== DATASET RECORDS

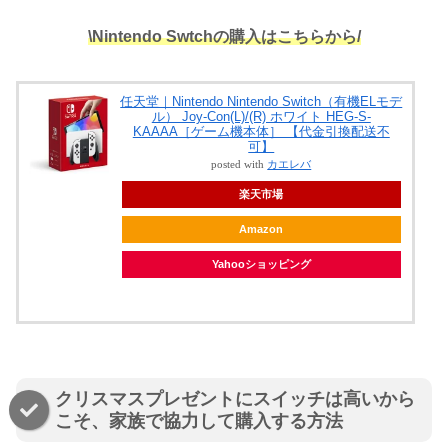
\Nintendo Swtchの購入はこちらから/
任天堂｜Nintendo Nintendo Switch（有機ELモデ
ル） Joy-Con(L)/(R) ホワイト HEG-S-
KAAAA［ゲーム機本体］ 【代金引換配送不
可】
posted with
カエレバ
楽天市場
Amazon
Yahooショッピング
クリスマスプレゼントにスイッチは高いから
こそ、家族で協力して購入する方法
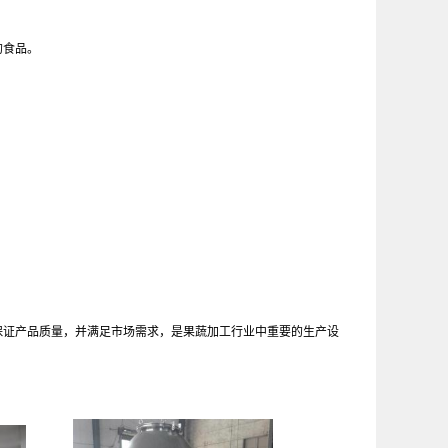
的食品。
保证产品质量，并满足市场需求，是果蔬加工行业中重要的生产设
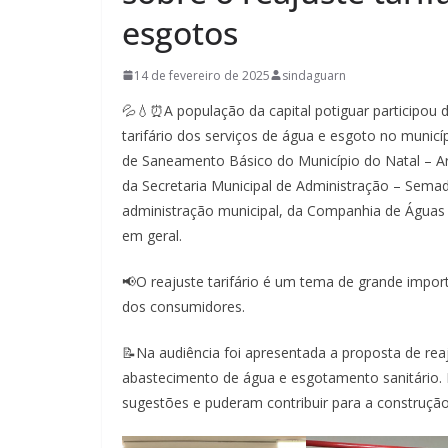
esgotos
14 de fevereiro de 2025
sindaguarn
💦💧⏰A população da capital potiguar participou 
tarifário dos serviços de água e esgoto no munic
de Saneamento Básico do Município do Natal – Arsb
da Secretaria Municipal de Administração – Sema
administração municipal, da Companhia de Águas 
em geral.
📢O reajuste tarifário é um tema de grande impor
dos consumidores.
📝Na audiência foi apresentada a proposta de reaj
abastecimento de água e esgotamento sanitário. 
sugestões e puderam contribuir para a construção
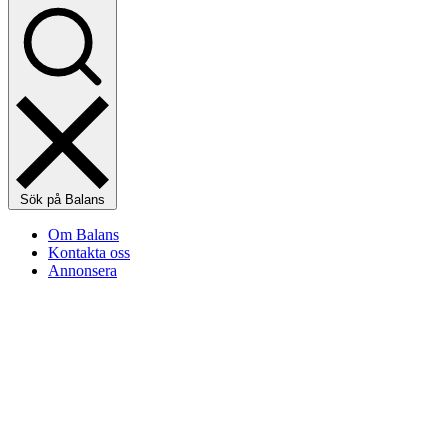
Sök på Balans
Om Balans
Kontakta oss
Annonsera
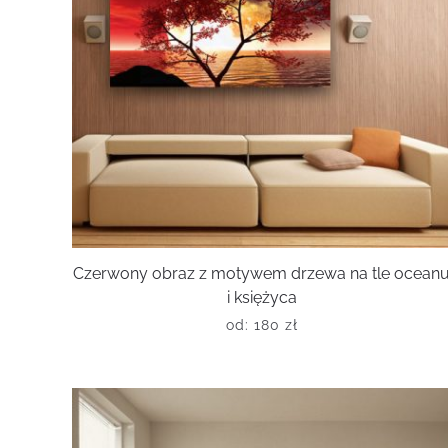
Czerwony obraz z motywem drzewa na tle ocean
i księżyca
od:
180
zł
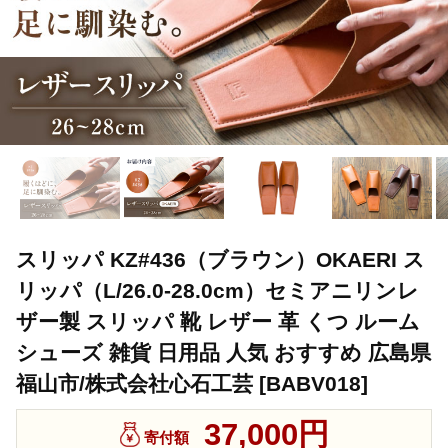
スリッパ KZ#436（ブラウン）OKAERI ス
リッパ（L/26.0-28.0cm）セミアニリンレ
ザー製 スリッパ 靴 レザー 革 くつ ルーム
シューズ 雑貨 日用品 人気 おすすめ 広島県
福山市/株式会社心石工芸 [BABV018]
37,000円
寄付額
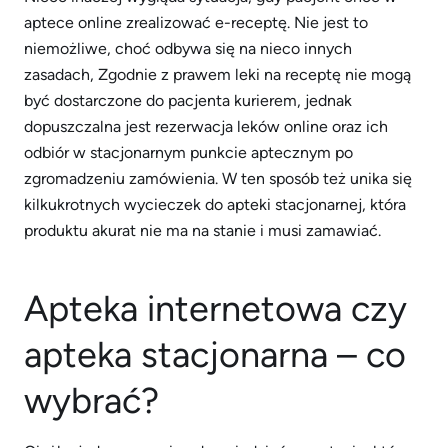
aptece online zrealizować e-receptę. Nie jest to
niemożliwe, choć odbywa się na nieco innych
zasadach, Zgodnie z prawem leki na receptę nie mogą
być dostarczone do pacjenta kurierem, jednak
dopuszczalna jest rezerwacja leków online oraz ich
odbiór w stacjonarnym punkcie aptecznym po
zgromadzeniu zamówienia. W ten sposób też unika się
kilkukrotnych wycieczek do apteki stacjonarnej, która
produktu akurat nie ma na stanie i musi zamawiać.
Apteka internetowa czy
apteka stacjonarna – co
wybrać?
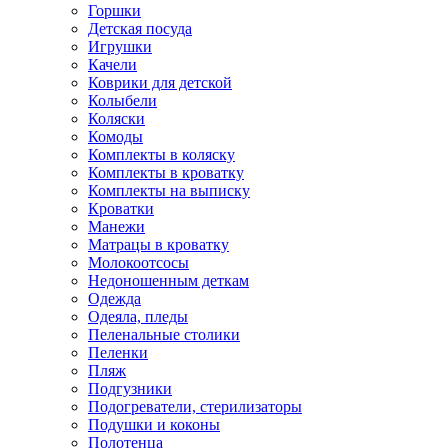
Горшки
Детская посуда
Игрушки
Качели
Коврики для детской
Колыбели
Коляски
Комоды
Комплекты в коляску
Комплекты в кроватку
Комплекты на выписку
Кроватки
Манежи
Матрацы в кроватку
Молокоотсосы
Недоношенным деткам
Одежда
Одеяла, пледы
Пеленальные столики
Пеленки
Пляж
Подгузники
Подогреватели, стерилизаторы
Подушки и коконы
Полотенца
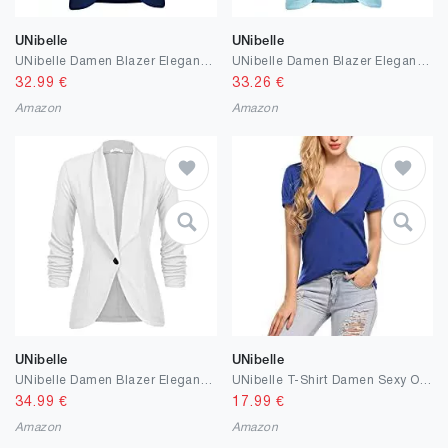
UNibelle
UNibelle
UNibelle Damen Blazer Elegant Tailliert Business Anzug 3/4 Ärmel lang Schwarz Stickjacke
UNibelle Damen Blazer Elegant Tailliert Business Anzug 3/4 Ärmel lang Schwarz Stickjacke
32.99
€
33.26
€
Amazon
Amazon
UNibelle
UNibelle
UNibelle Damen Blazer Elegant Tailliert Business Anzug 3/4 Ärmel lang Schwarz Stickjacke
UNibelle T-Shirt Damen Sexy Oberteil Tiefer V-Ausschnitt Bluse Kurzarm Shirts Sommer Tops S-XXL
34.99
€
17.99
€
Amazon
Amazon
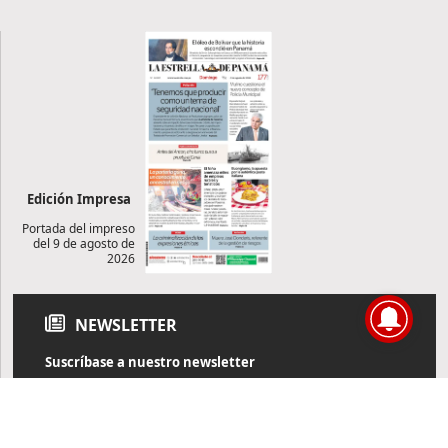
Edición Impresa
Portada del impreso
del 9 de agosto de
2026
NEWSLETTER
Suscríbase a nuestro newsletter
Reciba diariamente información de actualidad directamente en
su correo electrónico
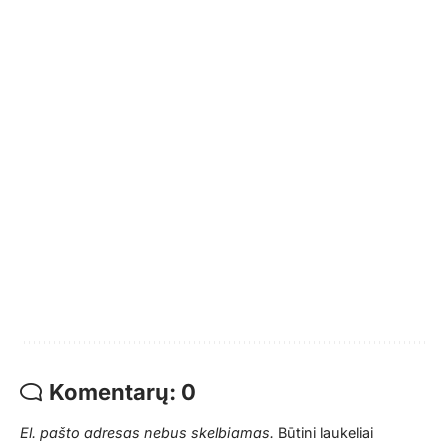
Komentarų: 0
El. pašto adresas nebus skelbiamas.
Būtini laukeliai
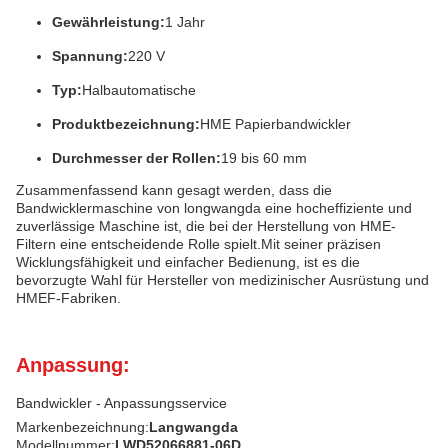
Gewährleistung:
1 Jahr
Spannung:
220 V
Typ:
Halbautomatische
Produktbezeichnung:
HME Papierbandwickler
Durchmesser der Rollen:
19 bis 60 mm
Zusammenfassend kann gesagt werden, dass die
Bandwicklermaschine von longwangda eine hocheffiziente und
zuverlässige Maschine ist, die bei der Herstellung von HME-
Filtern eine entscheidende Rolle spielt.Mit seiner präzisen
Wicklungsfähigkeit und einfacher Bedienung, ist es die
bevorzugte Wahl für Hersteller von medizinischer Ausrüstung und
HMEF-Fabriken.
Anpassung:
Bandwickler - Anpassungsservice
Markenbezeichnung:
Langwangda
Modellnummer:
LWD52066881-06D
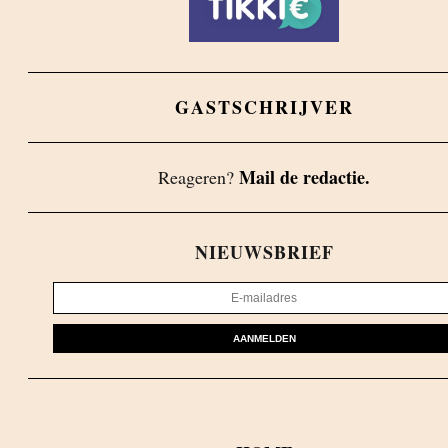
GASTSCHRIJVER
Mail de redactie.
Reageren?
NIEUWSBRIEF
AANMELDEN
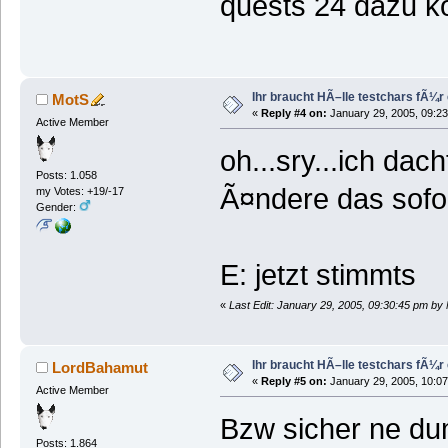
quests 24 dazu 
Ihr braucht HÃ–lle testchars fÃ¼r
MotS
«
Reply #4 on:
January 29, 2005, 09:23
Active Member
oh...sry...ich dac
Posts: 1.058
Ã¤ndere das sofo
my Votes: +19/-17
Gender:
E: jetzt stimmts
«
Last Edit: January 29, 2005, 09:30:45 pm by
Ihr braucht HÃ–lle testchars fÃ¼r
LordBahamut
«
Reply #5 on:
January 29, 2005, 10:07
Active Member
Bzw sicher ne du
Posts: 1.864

====

WHAT TO WORK ON: Once every line above has been checked for the string "Nintendo", give the number of matching lines and nothing more.

TASK SOLUTION: 2